#### TASK DETAILS
The answer is to be an exact copy of the lines below running from the line with "dba Affinity Group" down to the line with "to break the", both ends included, and nothing more.

#### LISTED ENTRIES
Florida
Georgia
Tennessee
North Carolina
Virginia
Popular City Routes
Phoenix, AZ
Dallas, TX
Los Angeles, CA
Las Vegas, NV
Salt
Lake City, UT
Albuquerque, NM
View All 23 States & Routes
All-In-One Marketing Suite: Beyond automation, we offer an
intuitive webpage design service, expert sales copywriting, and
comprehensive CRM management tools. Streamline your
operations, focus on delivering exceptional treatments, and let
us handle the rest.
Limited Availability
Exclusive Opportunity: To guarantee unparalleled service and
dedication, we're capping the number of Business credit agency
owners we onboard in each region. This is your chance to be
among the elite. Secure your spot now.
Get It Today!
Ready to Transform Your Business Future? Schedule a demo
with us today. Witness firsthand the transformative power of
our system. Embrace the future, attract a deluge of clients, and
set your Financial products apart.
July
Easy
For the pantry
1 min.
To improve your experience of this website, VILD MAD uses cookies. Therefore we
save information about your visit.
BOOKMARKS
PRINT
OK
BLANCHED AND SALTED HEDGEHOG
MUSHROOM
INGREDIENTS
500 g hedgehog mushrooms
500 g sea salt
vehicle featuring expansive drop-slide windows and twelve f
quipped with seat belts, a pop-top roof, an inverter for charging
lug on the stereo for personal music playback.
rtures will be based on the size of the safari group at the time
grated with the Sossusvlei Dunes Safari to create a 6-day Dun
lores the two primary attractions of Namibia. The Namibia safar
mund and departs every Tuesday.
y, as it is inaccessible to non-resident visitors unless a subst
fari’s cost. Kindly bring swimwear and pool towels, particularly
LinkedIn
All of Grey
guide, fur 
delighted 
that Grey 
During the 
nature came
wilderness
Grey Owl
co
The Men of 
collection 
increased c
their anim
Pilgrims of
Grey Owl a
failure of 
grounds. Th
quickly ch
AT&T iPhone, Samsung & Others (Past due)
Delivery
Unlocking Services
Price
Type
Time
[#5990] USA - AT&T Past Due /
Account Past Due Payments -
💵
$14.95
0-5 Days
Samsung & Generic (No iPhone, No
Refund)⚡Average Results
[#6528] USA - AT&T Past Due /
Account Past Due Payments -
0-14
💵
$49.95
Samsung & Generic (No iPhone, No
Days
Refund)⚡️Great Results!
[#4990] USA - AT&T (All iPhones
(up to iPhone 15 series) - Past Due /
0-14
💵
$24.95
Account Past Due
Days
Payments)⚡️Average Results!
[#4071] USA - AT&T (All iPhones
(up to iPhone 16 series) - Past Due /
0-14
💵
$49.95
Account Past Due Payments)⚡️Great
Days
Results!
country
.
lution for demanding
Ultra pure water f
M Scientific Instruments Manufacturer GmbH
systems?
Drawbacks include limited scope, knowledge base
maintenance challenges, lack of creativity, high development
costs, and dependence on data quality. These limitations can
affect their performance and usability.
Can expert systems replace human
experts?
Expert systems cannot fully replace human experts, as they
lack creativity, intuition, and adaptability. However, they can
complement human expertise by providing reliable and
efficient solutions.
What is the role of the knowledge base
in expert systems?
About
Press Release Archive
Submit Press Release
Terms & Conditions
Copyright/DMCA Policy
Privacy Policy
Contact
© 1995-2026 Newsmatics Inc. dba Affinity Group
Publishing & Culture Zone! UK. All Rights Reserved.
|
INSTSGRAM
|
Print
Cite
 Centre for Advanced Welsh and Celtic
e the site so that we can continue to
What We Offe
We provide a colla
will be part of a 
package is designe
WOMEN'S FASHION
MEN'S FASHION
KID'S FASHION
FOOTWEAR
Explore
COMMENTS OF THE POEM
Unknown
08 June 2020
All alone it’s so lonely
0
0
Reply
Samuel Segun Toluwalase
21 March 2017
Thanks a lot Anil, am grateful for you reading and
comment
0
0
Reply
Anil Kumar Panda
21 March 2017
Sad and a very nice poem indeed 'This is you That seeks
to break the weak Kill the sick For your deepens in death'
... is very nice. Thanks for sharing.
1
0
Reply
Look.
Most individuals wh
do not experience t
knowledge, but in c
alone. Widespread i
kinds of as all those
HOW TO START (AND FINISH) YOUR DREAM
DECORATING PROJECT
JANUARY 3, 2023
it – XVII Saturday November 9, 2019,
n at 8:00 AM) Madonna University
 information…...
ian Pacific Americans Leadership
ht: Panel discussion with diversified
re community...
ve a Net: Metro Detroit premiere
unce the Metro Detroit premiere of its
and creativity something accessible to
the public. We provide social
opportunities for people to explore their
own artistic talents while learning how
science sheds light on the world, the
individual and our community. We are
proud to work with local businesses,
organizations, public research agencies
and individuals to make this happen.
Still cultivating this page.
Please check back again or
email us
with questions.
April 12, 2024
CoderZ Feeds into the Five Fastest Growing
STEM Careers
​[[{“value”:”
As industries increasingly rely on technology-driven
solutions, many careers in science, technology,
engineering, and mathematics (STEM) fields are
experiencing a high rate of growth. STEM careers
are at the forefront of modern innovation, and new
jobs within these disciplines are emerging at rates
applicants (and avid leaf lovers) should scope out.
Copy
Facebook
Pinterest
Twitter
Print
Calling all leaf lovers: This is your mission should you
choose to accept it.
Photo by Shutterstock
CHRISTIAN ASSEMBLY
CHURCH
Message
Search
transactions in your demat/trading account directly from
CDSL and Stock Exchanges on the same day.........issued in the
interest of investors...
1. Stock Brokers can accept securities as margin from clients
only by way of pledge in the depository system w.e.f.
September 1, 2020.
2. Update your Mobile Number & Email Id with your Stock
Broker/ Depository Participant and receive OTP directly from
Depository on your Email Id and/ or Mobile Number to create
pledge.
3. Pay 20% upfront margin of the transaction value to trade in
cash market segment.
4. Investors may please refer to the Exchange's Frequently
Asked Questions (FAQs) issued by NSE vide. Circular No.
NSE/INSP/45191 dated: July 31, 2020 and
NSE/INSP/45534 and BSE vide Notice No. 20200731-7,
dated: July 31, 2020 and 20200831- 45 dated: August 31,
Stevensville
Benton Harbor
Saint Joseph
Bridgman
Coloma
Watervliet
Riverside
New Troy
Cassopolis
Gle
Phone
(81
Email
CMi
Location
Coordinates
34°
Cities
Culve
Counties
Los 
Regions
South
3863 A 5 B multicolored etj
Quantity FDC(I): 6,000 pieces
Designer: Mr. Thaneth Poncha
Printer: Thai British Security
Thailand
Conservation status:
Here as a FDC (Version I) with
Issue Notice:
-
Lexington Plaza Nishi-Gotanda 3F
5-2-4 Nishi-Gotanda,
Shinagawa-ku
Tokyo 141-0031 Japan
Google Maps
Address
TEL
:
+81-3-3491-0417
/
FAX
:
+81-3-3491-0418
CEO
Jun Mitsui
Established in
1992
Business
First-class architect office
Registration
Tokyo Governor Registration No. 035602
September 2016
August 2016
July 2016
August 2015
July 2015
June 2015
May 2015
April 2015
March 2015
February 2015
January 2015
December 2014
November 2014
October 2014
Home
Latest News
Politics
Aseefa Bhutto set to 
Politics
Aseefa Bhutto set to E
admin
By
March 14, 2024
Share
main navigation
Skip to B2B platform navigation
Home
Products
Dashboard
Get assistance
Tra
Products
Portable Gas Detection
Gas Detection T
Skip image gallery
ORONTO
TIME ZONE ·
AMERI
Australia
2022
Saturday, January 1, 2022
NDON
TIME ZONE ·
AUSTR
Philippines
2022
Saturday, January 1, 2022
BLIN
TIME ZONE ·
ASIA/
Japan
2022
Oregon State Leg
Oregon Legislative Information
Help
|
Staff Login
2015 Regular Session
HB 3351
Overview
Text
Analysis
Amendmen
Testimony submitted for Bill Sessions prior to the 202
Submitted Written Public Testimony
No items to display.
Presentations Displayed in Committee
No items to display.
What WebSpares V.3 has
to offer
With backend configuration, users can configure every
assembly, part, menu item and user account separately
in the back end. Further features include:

#### SOLUTION TO THIS PROBLEM
© 1995-2026 Newsmatics Inc. dba Affinity Group
Publishing & Culture Zone! UK. All Rights Reserved.
|
INSTSGRAM
|
Print
Cite
 Centre for Advanced Welsh and Celtic
e the site so that we can continue to
What We Offe
We provide a colla
will be part of a 
package is designe
WOMEN'S FASHION
MEN'S FASHION
KID'S FASHION
FOOTWEAR
Explore
COMMENTS OF THE POEM
Unknown
08 June 2020
All alone it’s so lonely
0
0
Reply
Samuel Segun Toluwalase
21 March 2017
Thanks a lot Anil, am grateful for you reading and
comment
0
0
Reply
Anil Kumar Panda
21 March 2017
Sad and a very nice poem indeed 'This is you That seeks
to break the weak Kill the sick For your deepens in death'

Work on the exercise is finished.